[[ Supplied information open ]]

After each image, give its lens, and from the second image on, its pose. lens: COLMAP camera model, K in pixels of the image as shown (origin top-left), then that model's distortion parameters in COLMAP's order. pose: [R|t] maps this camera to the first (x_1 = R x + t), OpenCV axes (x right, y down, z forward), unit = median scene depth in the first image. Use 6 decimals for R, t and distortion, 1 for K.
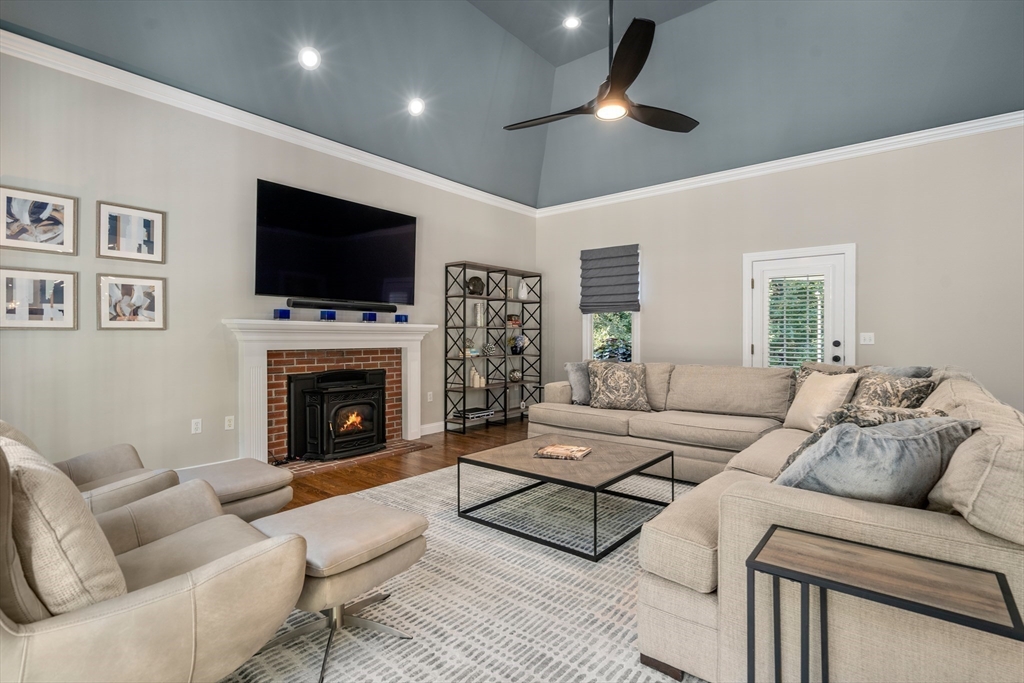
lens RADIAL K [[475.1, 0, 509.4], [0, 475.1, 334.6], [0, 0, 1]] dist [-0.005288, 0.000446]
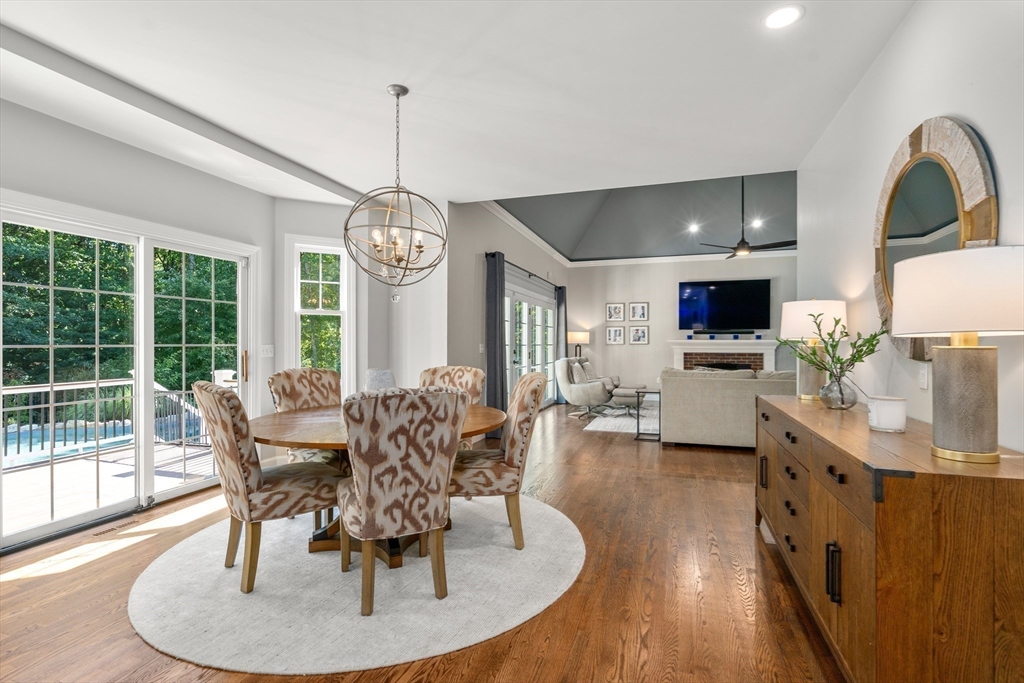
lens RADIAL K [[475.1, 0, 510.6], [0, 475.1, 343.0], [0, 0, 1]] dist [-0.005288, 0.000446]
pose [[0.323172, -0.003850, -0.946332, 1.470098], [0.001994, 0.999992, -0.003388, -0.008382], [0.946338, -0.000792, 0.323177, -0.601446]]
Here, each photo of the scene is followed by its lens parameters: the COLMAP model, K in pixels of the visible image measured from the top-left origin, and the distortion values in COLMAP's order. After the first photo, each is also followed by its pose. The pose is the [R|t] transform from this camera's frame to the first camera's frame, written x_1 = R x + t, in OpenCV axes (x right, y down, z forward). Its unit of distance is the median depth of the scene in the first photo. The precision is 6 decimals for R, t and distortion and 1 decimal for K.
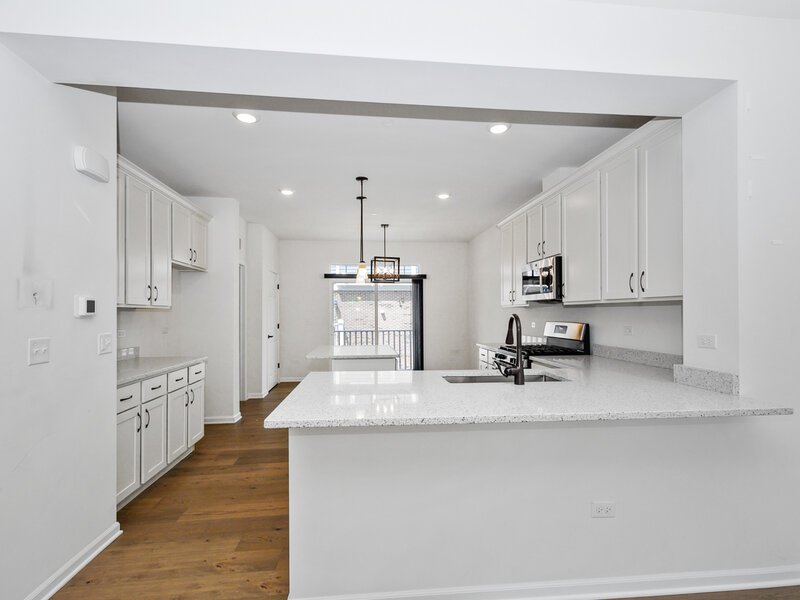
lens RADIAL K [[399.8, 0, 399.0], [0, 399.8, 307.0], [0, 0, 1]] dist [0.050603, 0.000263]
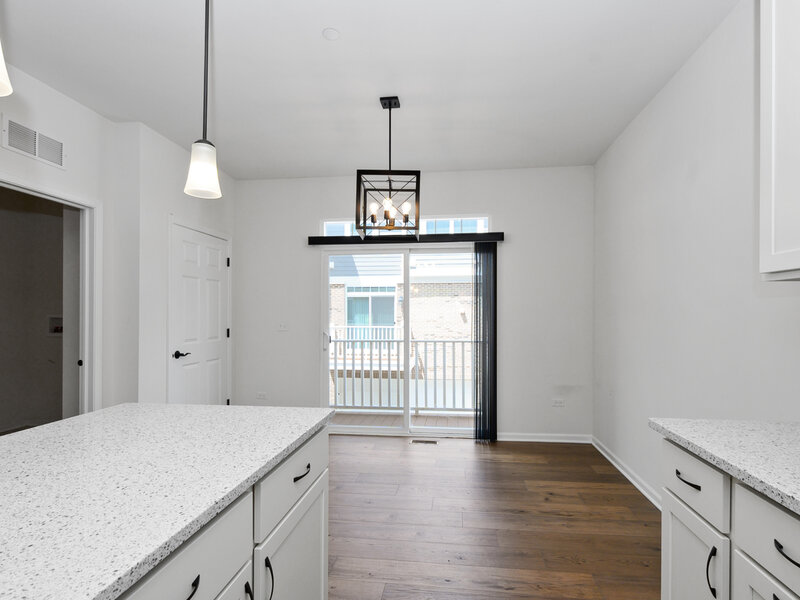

[[ Supplied information closed ]]

Exercise description: Swap "decimals" for "decimal places" in the lines starting at the first one and ending at the line containing "343.0], [0, 0, 1]] dist [-0.005288, 0.000446]", and reproduce them otherwise unchanged. Leave the pictures out.

Answer section:
After each image, give its lens, and from the second image on, its pose. lens: COLMAP camera model, K in pixels of the image as shown (origin top-left), then that model's distortion parameters in COLMAP's order. pose: [R|t] maps this camera to the first (x_1 = R x + t), OpenCV axes (x right, y down, z forward), unit = median scene depth in the first image. Use 6 decimal places for R, t and distortion, 1 for K.
lens RADIAL K [[475.1, 0, 509.4], [0, 475.1, 334.6], [0, 0, 1]] dist [-0.005288, 0.000446]
lens RADIAL K [[475.1, 0, 510.6], [0, 475.1, 343.0], [0, 0, 1]] dist [-0.005288, 0.000446]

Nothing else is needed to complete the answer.